What the exercise asks:
Collect all lines containing the word "linejoin" from the data.

Collected data:

%%

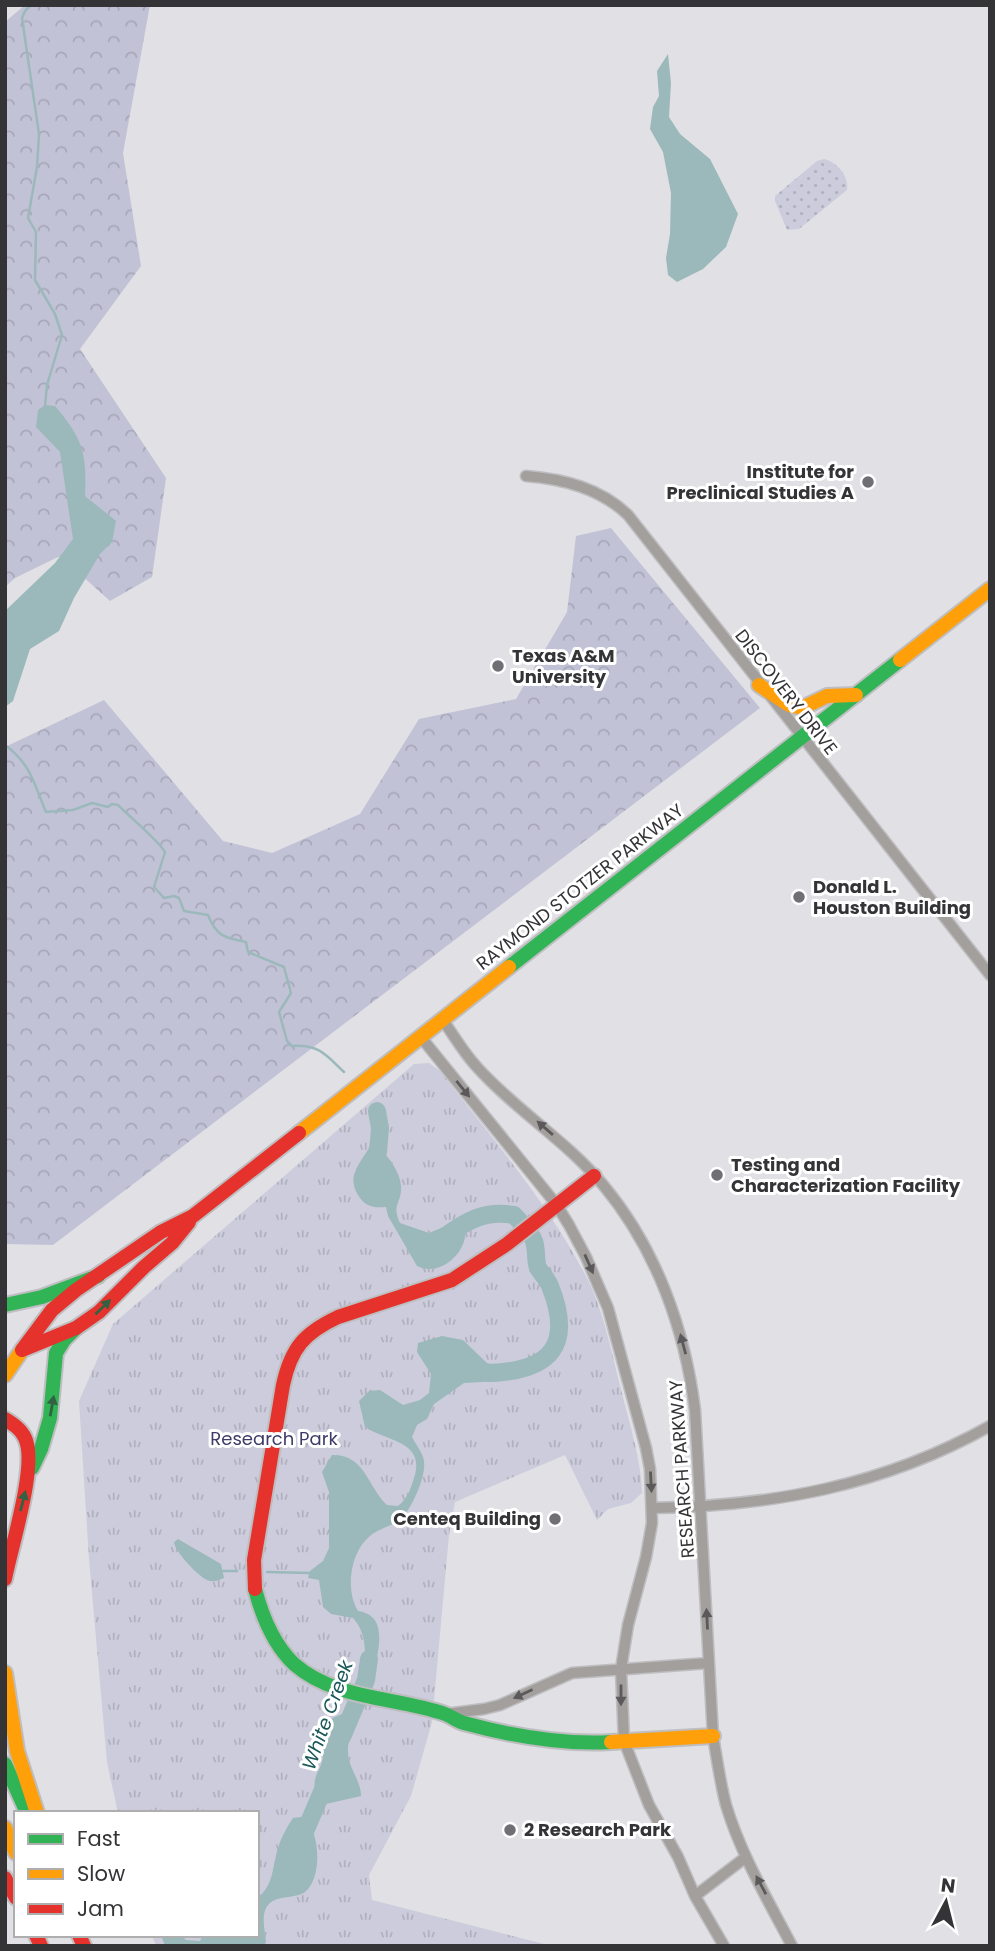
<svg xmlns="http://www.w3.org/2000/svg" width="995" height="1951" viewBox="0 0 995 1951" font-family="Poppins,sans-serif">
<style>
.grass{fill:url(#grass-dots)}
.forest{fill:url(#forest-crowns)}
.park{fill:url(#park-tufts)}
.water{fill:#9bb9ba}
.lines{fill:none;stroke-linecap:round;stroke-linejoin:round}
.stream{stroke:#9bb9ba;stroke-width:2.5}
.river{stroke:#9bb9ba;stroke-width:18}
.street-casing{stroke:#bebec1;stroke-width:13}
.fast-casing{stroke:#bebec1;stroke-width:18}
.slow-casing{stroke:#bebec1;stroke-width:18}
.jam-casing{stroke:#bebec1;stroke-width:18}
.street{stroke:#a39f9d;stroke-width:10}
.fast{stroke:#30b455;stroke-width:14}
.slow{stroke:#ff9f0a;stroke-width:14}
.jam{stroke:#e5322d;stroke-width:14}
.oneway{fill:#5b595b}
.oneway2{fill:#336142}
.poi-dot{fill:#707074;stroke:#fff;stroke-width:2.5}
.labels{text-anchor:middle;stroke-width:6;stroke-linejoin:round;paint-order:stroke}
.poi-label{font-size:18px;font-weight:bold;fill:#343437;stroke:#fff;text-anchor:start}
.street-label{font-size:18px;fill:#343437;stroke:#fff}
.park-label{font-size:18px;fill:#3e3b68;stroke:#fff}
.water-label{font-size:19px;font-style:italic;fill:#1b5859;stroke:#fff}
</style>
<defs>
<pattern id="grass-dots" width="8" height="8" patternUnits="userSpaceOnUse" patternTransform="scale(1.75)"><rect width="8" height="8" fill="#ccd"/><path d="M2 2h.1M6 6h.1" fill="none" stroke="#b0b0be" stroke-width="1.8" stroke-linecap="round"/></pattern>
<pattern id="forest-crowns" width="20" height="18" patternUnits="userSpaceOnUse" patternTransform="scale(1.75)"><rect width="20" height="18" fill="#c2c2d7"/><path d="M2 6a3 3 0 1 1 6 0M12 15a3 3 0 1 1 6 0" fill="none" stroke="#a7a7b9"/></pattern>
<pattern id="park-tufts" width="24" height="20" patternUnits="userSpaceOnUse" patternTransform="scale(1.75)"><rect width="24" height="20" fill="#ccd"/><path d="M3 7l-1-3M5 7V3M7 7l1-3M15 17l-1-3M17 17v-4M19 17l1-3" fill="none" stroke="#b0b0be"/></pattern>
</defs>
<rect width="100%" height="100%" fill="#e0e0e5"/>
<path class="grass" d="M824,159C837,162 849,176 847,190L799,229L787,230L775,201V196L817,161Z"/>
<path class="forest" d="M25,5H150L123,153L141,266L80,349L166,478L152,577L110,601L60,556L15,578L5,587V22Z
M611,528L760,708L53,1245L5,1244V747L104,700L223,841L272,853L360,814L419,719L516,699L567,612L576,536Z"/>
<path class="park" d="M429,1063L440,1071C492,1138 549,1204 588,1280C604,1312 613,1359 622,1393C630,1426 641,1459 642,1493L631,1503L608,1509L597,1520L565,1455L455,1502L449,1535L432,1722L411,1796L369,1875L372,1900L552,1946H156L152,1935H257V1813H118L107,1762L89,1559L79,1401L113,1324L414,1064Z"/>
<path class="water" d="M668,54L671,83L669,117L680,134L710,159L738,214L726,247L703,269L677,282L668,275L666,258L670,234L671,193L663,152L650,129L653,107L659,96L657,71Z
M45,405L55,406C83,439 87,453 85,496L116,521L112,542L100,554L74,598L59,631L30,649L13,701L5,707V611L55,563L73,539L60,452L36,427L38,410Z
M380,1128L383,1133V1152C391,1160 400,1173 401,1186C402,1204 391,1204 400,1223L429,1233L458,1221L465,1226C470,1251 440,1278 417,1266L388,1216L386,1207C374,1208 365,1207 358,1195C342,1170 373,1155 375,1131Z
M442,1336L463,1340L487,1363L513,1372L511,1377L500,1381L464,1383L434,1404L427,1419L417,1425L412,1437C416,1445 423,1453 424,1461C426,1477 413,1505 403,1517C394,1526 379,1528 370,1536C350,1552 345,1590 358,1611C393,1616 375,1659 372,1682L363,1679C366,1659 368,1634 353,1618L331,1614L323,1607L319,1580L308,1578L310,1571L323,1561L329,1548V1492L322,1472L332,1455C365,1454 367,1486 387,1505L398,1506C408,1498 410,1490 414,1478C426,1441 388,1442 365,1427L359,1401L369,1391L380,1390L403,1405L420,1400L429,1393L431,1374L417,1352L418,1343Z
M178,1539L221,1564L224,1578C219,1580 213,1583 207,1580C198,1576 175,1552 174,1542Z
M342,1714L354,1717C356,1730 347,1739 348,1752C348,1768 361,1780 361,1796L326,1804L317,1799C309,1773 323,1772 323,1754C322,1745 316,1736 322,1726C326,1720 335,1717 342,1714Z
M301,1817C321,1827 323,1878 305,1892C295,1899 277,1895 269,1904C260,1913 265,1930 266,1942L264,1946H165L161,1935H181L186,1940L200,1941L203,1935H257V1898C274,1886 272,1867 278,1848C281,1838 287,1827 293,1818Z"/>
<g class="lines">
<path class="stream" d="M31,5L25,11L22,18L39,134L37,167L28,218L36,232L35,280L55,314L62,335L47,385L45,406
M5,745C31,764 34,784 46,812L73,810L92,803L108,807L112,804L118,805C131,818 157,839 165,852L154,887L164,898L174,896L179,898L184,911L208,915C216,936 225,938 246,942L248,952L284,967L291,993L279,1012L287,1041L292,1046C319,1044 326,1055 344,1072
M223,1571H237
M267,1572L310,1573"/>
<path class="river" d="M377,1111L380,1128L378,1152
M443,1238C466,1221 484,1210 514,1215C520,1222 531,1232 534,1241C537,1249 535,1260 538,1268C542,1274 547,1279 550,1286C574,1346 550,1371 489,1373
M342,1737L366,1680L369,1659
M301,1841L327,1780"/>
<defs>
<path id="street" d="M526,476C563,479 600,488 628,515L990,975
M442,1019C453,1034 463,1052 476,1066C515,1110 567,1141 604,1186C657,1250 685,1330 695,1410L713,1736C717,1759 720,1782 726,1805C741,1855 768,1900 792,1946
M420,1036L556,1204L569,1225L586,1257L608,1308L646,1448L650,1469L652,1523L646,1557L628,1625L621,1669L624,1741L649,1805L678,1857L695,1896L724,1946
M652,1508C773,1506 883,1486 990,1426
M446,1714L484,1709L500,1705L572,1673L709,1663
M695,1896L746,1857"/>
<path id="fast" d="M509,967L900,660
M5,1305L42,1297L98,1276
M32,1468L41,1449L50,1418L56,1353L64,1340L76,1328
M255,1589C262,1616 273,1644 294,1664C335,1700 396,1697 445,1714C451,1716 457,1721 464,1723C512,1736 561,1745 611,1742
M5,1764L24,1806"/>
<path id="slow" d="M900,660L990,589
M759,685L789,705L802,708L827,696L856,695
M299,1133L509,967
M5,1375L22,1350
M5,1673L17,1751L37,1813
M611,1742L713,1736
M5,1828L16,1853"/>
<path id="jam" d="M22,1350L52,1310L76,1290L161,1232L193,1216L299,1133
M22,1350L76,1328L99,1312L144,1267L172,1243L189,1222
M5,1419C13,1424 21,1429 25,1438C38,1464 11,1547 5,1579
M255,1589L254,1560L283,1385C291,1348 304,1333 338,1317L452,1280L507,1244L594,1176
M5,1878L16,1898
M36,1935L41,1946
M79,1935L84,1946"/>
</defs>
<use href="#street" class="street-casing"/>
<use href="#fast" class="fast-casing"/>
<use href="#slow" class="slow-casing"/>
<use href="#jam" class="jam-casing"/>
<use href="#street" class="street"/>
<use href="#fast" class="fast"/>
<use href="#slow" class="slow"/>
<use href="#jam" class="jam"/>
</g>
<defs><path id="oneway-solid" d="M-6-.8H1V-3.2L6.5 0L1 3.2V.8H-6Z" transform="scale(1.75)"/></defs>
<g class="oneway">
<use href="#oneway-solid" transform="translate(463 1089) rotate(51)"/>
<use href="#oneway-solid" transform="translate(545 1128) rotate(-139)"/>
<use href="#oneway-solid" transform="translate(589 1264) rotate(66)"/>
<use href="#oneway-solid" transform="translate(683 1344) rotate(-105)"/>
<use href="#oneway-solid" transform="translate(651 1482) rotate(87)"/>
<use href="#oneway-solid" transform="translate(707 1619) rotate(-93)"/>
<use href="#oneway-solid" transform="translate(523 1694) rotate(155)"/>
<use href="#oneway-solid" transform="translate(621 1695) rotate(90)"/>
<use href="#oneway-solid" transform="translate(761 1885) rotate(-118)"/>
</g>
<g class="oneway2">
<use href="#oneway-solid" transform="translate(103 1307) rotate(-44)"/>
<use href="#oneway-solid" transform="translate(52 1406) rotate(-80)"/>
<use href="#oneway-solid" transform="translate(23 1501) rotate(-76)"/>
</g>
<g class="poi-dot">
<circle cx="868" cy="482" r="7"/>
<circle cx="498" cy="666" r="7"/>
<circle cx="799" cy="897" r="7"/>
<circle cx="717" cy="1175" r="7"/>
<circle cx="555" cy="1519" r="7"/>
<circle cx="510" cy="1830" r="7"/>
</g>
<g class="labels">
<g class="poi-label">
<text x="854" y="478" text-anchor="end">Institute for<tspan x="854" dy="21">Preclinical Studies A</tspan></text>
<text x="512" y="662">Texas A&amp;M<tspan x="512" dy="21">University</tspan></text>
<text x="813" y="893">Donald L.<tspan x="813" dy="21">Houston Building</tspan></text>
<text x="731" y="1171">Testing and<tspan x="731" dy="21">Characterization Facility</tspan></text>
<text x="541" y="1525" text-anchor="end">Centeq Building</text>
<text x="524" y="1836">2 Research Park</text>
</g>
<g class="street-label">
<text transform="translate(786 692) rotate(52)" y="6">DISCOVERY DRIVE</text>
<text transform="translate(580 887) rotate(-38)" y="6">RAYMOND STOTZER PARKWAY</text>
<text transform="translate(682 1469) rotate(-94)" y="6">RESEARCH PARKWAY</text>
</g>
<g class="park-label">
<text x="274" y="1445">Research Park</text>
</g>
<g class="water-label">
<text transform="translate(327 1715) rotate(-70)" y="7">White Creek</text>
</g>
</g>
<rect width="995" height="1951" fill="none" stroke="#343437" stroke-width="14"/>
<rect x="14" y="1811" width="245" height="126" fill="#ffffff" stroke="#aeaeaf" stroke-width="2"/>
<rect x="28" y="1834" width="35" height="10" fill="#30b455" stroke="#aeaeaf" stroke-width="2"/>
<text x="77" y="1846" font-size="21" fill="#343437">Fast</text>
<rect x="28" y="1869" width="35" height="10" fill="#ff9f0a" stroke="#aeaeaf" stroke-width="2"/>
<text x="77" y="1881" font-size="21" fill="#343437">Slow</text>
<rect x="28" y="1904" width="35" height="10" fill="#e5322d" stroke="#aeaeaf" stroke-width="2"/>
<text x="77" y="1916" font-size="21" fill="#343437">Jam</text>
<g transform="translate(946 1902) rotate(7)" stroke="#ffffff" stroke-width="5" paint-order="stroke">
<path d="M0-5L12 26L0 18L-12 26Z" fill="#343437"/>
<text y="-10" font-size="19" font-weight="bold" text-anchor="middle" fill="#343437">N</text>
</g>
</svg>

%%

Task solution:
.lines{fill:none;stroke-linecap:round;stroke-linejoin:round}
.labels{text-anchor:middle;stroke-width:6;stroke-linejoin:round;paint-order:stroke}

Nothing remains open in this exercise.